Score : $300$ points

Problem Statement

We have $N_2$ sticks of length $2$ each, $N_3$ sticks of length $3$ each, and $N_4$ sticks of length $4$ each. You can do the following operation any number of times.

• Choose two sticks.
• Let $x$ and $y$ be the lengths of these sticks. Bond them to form a stick of length $x+y$.

Find the maximum number of sticks that can be made whose lengths are exactly $10$.

Given $T$ test cases, solve each of them.

Constraints

• $1\leq T\leq 100$
• $0\leq N_2, N_3, N_4\leq 10^{15}$

Input

Input is given from Standard Input in the following format:

$T$

$\text{case}_1$

$\text{case}_2$

$\vdots$

$\text{case}_T$

Each case is in the following format:

$N_2$ $N_3$ $N_4$

Output

Print $T$ lines; the $i$-th line should contain the answer for $\text{case}_i$.

5
3 4 1
7 0 0
0 0 7
0 0 0
1000000000000000 1000000000000000 1000000000000000

2
1
0
0
900000000000000

Let us describe the first case. We have three sticks of length $2$, four sticks of length $3$, and one stick of length $4$.
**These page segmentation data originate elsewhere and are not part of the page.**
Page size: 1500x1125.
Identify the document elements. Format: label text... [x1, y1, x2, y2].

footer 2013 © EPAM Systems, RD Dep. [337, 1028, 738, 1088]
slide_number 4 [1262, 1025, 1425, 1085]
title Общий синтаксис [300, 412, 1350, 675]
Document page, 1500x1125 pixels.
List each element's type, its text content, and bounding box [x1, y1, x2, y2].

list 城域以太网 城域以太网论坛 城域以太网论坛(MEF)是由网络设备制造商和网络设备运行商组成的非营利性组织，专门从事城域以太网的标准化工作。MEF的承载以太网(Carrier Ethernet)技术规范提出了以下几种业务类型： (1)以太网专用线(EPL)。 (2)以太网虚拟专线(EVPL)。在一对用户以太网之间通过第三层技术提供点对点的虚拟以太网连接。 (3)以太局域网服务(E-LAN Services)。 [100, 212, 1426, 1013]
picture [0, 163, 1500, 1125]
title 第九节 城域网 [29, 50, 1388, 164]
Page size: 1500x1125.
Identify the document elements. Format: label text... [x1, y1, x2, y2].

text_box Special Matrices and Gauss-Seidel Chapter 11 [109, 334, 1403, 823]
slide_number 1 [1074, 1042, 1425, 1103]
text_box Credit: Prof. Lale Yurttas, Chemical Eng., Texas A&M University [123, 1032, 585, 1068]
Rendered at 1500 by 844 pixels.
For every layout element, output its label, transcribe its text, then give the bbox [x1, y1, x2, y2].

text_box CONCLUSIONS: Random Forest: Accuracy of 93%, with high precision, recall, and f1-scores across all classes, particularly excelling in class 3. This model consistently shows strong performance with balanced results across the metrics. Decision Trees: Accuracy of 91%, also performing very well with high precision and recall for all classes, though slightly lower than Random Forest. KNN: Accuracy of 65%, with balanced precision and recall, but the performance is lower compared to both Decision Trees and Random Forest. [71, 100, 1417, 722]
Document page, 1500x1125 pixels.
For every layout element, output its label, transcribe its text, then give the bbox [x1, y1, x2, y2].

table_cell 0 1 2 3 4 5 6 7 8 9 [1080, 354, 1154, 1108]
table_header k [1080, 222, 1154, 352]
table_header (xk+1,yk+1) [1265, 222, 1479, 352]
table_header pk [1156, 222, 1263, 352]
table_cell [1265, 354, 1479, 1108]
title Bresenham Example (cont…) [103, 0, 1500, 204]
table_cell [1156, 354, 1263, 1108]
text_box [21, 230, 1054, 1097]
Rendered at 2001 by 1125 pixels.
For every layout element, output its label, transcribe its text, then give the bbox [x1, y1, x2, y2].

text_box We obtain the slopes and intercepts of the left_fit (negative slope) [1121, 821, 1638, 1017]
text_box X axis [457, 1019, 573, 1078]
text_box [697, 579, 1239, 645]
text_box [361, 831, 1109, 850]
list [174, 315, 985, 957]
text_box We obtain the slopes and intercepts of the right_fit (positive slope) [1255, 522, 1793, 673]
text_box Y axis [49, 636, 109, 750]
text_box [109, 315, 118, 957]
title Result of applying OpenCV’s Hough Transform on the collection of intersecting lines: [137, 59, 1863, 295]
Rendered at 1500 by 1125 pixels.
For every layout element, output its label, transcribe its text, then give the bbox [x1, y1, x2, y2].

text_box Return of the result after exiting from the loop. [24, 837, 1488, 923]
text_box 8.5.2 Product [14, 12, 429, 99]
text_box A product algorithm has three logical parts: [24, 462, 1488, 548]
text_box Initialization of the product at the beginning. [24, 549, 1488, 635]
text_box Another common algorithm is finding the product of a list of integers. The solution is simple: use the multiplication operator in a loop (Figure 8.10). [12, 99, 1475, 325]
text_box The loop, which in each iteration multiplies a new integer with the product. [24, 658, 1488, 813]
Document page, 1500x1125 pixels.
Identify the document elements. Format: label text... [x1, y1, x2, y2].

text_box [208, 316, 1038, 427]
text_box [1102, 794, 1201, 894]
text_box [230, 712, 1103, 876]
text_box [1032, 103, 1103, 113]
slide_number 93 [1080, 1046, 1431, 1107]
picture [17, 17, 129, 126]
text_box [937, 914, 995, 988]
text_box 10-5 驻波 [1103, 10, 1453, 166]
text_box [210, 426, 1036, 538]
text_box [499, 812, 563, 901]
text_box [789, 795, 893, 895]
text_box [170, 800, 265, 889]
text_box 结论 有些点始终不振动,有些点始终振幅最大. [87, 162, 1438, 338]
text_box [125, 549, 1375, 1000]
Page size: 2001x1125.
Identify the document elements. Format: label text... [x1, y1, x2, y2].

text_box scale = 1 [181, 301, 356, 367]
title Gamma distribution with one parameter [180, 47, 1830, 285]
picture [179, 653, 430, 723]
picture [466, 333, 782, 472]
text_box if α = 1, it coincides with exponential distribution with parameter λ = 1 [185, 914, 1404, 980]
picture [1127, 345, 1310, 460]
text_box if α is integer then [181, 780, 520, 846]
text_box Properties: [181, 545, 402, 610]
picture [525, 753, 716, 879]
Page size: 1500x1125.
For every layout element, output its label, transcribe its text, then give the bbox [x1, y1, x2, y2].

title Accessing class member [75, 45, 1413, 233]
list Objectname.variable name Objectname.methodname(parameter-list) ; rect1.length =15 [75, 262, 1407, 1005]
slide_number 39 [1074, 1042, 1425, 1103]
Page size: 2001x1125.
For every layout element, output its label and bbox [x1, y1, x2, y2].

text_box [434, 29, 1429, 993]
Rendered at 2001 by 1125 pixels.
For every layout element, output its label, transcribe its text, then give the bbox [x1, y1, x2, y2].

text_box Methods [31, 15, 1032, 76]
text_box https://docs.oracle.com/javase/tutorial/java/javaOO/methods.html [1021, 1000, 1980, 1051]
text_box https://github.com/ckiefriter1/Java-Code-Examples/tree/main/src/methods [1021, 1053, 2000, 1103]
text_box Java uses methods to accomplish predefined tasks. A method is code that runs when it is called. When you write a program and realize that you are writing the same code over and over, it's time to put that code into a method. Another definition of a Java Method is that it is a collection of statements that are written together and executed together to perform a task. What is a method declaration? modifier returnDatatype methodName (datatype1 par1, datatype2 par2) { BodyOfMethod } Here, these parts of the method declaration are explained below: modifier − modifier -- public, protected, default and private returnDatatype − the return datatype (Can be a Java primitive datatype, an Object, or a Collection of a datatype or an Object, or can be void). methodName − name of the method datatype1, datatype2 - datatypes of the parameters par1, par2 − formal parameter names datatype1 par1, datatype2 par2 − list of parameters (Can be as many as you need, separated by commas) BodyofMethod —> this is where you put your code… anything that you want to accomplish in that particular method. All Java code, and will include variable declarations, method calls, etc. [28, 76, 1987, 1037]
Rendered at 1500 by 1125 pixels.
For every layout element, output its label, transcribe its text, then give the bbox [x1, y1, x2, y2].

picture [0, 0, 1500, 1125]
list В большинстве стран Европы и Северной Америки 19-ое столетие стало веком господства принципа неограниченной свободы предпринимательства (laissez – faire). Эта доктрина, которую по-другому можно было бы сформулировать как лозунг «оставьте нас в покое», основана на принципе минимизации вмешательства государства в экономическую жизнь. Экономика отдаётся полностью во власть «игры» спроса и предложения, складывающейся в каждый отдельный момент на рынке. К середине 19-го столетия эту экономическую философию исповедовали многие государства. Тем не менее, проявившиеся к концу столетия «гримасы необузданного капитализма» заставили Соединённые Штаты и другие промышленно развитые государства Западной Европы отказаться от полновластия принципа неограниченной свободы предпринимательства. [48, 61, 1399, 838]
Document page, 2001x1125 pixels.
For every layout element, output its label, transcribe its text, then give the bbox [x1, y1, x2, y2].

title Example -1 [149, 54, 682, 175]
One way to make two sticks of length exactly $10$ is as follows.

• Bond four sticks of length $2$, $2$, $3$, $3$ in some order to make one stick of length $10$.
• Bond three sticks of length $3$, $3$, $4$ in some order to make one stick of length $10$.
• Now we have three sticks of length $2$, $10$, $10$.